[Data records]
───

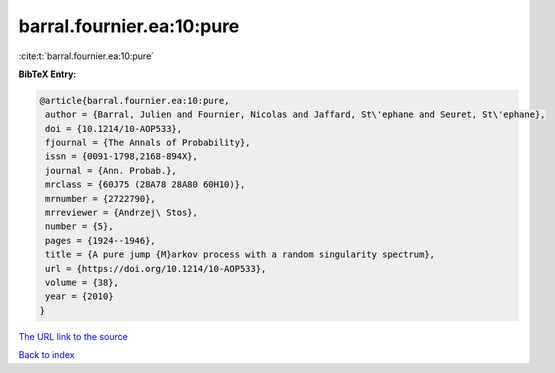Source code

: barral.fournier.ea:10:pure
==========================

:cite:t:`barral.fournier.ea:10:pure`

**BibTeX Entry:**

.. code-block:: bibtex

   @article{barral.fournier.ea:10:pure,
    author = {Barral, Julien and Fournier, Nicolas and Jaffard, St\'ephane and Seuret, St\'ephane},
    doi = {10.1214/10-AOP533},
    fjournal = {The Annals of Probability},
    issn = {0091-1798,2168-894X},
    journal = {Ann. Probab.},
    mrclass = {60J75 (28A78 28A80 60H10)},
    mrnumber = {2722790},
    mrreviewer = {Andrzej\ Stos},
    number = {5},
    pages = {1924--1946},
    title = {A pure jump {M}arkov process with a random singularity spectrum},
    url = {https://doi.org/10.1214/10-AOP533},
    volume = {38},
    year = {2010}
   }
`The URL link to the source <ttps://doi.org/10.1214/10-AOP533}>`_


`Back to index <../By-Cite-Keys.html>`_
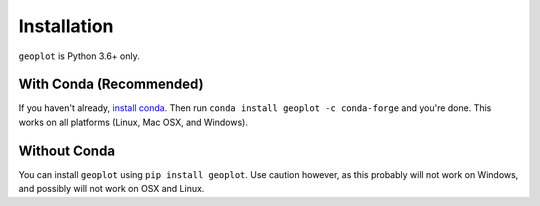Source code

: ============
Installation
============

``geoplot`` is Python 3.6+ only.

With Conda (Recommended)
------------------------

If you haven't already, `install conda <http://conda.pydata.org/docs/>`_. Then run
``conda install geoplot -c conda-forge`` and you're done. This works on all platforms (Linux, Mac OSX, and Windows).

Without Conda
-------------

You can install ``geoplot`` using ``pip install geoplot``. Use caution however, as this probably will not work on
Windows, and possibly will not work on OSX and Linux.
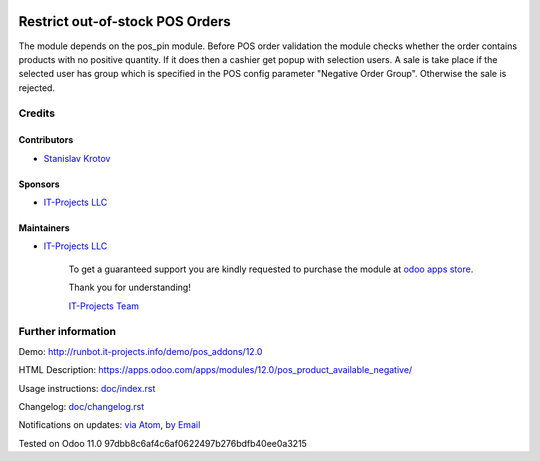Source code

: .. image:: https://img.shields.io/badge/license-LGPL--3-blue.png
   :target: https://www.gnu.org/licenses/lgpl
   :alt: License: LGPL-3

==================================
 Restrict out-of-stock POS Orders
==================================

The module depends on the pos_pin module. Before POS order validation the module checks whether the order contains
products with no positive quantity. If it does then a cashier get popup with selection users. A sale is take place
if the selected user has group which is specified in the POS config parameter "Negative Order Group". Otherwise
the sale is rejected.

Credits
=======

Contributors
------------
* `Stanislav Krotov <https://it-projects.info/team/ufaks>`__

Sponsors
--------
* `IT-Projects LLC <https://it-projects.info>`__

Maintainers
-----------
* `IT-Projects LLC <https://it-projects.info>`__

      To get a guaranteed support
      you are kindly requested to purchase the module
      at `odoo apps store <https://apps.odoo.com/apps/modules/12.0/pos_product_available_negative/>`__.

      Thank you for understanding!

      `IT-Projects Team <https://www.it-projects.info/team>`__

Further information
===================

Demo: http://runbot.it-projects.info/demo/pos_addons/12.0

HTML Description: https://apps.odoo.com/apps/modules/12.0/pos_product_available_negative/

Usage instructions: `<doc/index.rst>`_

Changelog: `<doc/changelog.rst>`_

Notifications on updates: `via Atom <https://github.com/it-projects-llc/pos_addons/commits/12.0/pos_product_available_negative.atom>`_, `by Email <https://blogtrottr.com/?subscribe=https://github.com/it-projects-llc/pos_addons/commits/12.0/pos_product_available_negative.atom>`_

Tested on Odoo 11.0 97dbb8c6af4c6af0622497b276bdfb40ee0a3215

───

*Exercise directions:* Only the lines from the one holding "the sale is rejected." to the end of the entries above belong in the answer, each copied exactly.

*Solution for this exercise:*
the sale is rejected.

Credits
=======

Contributors
------------
* `Stanislav Krotov <https://it-projects.info/team/ufaks>`__

Sponsors
--------
* `IT-Projects LLC <https://it-projects.info>`__

Maintainers
-----------
* `IT-Projects LLC <https://it-projects.info>`__

      To get a guaranteed support
      you are kindly requested to purchase the module
      at `odoo apps store <https://apps.odoo.com/apps/modules/12.0/pos_product_available_negative/>`__.

      Thank you for understanding!

      `IT-Projects Team <https://www.it-projects.info/team>`__

Further information
===================

Demo: http://runbot.it-projects.info/demo/pos_addons/12.0

HTML Description: https://apps.odoo.com/apps/modules/12.0/pos_product_available_negative/

Usage instructions: `<doc/index.rst>`_

Changelog: `<doc/changelog.rst>`_

Notifications on updates: `via Atom <https://github.com/it-projects-llc/pos_addons/commits/12.0/pos_product_available_negative.atom>`_, `by Email <https://blogtrottr.com/?subscribe=https://github.com/it-projects-llc/pos_addons/commits/12.0/pos_product_available_negative.atom>`_

Tested on Odoo 11.0 97dbb8c6af4c6af0622497b276bdfb40ee0a3215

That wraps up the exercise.